Figure 1. Schematic illustration of the unstructured mesh of the reactor
that comprises a plurality of process microchannels transferring heat
from the process microchannels to a heat exchanger.
The computational domain of the microchannel reactor is illustrated
schematically in Figure 2 in which the microchannel reactor comprises a
plurality of process microchannels transferring heat from the process
microchannels to a heat exchanger. Although the microchannel has a cross
section that is circle, it is to be understood that the microchannel may
have a cross section having any shape, for example, a square, circle,
semi-circle, and trapezoid. The shape and size of the cross section of
the microchannel may vary over its length. For example, the height or
width may taper from a relatively large dimension to a relatively small
dimension, or vice versa, over the length of the microchannel. The term
adjacent channels when referring to the position of one channel relative
to the position of another channel means directly adjacent such that a
wall separates the two channels. This wall may vary in thickness.

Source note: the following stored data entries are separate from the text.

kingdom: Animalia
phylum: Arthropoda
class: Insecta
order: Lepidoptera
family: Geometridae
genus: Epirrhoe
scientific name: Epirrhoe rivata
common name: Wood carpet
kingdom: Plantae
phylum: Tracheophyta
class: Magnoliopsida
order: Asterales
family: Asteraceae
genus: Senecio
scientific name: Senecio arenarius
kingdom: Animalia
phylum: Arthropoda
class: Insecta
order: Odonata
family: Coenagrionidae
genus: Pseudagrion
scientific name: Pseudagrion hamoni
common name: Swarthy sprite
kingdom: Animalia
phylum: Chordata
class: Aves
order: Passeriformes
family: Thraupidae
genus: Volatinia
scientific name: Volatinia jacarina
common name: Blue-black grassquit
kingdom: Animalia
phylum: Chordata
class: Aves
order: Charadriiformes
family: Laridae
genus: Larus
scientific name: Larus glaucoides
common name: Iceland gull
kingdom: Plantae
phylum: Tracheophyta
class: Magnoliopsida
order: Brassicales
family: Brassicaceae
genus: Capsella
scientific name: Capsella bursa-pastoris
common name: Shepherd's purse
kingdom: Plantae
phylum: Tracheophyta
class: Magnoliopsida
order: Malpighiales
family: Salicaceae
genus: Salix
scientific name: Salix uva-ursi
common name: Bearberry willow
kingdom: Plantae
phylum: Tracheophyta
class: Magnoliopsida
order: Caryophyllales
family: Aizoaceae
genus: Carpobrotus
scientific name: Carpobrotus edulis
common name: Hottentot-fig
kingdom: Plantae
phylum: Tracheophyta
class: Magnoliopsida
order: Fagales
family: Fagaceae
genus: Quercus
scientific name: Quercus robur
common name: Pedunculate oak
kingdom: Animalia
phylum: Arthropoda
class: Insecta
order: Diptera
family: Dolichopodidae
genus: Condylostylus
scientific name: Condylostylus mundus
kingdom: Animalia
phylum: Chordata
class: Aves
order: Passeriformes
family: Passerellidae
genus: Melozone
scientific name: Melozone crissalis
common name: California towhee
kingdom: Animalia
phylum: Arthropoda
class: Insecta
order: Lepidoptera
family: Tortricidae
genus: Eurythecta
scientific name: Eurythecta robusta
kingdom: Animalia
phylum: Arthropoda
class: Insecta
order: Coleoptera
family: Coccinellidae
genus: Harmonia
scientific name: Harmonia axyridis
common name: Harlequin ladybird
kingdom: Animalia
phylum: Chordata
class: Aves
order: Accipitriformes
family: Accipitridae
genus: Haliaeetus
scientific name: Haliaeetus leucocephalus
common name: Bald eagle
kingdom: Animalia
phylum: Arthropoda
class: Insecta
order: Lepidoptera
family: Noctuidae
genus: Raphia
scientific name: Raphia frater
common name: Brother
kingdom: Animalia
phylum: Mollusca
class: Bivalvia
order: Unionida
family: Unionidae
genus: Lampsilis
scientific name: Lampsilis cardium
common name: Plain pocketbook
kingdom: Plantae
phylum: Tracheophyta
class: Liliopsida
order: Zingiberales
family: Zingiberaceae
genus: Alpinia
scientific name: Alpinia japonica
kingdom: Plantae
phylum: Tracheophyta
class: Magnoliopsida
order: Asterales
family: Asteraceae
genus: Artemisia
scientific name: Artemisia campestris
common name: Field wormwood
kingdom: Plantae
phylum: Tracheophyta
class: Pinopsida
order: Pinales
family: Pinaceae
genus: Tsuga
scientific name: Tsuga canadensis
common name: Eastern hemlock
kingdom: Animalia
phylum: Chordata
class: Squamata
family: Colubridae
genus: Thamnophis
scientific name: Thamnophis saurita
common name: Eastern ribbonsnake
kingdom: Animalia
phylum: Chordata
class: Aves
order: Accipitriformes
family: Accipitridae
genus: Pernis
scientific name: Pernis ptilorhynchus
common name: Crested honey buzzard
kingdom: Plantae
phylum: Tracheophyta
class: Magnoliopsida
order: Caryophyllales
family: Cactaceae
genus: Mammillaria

However, adjacent channels are not separated by an intervening channel
that would interfere with heat transfer between the channels. In some
cases, one channel may be adjacent to another channel over only part of
the dimension of another channel. For example, a process microchannel
may be longer than and extend beyond one or more adjacent heat exchange
channels. The term fluid refers to a gas, a liquid, or a gas or a liquid
containing dispersed solids or liquid droplets. The term contact time
refers to the volume of the reaction zone within the microchannel
reactor divided by the volumetric feed flow rate of the reactant
composition at room temperature and a pressure of one atmosphere [53,
54]. The term residence time refers to the internal volume of a space
occupied by a fluid flowing through the space divided by the average
volumetric flowrate for the fluid flowing through the space at the
temperature and pressure being used [55, 56]. The term reaction zone
refers to the space within the process microchannels wherein the
reactants contact the catalyst. The catalyst bed may be segregated into
separate reaction zones in the process microchannels in the direction of
flow through the process microchannels. In each reaction zone the length
of one or more adjacent heat exchange zones may vary in their
dimensions.